> [WHAT IS EXPECTED]: Reproduce all of the entries below exactly, without images.

> [SUPPLIED MATERIAL]:
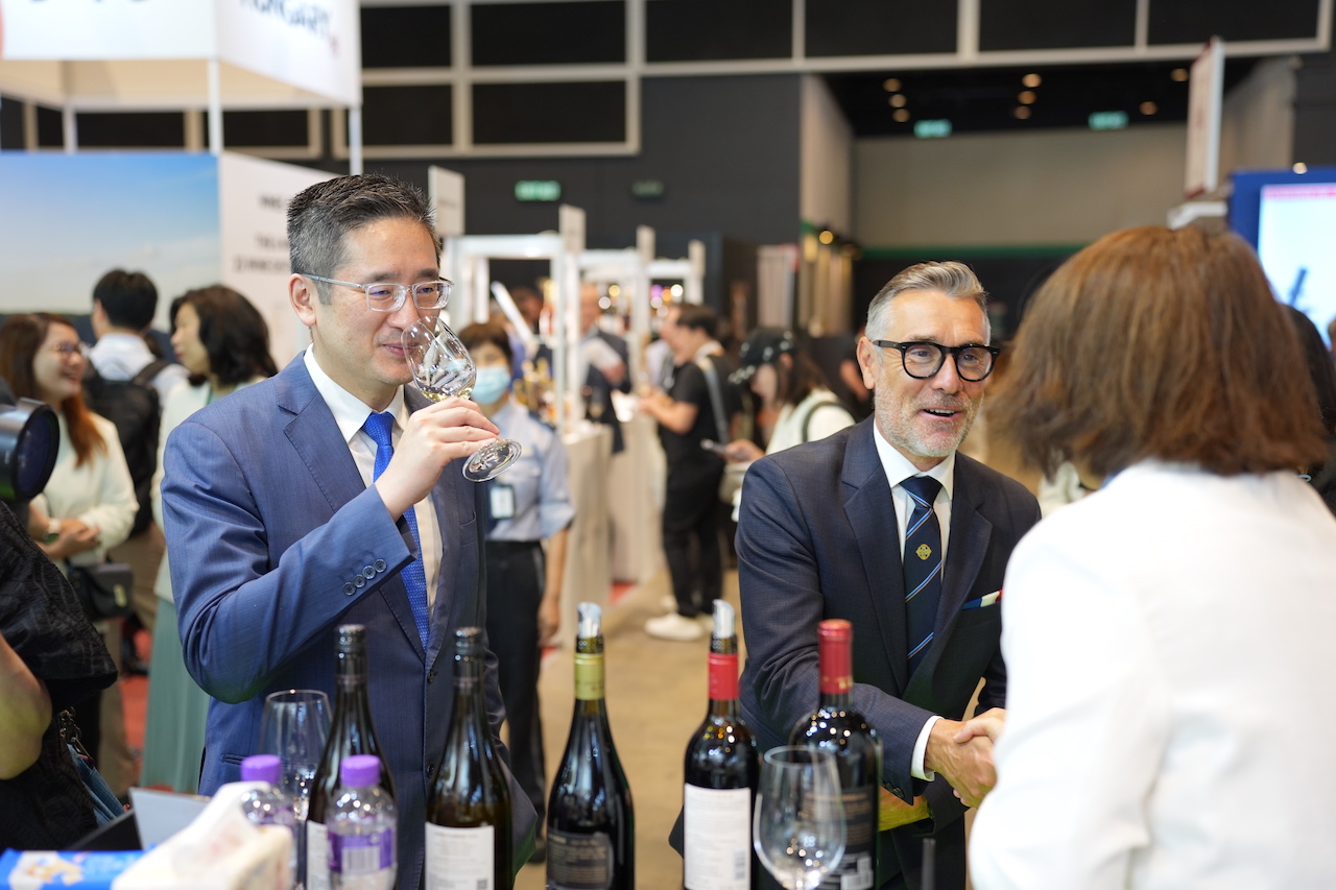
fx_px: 1633
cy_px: 445
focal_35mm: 44
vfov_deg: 30.5
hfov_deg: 44.5
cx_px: 668
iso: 800
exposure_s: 1/160
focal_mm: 44
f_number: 2.5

> [WORKED SOLUTION]:
fx_px: 1633
cy_px: 445
focal_35mm: 44
vfov_deg: 30.5
hfov_deg: 44.5
cx_px: 668
iso: 800
exposure_s: 1/160
focal_mm: 44
f_number: 2.5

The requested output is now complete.